Problem description>
Can you print the lines of the material below word for word, beginning with the line that contains "scientific name: Lippia" and stopping after the line that contains "genus: Solanum"?

════

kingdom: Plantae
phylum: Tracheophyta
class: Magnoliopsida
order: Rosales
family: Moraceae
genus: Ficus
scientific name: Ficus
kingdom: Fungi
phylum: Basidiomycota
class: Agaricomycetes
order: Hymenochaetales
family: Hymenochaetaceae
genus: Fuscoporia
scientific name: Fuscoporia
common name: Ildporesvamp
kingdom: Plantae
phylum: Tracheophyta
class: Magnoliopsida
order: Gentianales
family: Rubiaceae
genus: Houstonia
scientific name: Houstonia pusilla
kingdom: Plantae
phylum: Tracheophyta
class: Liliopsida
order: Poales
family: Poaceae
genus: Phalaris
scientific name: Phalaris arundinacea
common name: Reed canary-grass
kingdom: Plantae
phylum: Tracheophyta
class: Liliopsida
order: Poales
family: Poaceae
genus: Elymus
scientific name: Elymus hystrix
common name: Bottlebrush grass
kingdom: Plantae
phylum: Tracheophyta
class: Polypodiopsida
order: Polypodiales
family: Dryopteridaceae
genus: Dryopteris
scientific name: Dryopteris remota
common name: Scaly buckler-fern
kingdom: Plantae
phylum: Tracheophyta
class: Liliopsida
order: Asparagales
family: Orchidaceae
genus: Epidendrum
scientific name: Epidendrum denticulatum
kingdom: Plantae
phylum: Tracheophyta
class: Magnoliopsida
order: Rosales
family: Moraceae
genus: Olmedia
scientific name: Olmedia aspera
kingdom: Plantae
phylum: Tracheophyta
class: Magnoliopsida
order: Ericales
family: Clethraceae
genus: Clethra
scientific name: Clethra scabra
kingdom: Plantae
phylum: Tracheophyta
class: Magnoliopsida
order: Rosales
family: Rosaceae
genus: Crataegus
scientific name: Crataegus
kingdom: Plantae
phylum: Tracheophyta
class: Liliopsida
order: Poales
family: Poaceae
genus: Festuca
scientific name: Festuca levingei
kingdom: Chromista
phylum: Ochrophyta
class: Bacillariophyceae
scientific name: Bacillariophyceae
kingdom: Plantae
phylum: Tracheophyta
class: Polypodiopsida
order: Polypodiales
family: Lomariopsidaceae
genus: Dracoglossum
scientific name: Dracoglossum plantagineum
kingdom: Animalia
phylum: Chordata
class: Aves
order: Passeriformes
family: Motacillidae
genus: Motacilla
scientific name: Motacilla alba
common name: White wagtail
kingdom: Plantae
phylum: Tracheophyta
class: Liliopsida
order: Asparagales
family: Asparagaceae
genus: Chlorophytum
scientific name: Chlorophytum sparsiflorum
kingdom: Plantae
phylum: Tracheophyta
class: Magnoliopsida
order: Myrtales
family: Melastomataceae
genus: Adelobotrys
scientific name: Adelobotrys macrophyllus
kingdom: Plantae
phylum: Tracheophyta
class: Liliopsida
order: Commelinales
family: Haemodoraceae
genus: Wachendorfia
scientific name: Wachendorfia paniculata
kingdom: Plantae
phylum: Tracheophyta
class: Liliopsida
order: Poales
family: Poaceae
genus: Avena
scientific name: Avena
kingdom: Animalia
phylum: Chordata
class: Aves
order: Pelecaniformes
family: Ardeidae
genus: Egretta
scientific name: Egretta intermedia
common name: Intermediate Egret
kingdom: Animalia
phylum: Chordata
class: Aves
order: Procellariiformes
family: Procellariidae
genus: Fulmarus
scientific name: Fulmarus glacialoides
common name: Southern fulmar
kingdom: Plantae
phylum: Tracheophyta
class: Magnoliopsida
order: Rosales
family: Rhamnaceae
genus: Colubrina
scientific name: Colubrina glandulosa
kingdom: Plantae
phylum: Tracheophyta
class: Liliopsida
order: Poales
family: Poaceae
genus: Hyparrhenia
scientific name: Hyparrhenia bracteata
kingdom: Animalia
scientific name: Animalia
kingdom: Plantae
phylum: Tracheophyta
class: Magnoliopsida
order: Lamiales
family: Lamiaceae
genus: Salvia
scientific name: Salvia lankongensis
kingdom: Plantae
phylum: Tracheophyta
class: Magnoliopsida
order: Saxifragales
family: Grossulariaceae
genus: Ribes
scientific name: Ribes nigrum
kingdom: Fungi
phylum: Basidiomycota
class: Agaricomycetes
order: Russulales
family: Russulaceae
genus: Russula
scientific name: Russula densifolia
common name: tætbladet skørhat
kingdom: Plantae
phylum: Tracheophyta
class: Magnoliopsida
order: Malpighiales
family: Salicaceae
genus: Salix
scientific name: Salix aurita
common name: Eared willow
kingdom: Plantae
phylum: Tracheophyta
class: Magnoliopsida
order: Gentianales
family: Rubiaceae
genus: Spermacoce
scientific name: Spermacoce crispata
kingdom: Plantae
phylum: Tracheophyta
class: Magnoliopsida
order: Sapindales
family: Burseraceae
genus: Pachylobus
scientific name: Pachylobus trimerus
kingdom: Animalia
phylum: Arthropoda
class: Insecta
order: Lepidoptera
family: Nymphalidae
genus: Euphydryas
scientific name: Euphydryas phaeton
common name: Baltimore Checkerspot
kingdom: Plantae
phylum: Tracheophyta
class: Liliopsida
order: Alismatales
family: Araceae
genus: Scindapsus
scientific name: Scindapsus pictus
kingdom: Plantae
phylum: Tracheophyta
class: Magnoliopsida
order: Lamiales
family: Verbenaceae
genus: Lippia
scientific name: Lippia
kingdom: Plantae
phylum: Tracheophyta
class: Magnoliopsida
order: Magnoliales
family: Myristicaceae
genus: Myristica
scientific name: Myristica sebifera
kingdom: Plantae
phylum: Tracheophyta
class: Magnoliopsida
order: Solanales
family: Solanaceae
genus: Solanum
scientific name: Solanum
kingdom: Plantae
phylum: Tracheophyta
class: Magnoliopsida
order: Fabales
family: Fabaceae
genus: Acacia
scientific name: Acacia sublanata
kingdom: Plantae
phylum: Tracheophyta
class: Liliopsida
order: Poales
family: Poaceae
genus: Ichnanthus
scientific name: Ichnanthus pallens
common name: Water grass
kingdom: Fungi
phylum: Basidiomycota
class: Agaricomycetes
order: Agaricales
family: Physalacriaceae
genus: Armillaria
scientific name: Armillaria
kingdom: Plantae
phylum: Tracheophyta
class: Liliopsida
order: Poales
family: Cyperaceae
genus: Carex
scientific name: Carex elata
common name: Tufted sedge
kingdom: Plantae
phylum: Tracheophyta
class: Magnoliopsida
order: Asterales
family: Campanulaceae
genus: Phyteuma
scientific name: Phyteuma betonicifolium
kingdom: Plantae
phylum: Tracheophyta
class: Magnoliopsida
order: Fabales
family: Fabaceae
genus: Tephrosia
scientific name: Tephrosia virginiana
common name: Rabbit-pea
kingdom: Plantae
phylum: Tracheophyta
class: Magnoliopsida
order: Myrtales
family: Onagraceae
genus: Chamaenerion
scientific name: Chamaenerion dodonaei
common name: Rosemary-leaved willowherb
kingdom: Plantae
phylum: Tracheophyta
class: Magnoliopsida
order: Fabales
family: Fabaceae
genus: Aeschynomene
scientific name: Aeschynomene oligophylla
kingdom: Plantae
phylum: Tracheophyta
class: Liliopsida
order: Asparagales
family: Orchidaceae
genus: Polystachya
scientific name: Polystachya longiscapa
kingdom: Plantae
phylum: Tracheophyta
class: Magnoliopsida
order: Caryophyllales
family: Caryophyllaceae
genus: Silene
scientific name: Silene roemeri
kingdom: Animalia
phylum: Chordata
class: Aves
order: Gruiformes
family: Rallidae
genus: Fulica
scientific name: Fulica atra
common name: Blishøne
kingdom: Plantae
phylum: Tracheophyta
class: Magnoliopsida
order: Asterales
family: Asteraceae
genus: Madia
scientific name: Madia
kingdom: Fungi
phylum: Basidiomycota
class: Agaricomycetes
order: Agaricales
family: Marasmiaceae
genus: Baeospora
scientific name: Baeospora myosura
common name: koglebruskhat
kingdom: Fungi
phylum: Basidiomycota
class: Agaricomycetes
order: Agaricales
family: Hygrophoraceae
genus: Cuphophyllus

════

Solution>
scientific name: Lippia
kingdom: Plantae
phylum: Tracheophyta
class: Magnoliopsida
order: Magnoliales
family: Myristicaceae
genus: Myristica
scientific name: Myristica sebifera
kingdom: Plantae
phylum: Tracheophyta
class: Magnoliopsida
order: Solanales
family: Solanaceae
genus: Solanum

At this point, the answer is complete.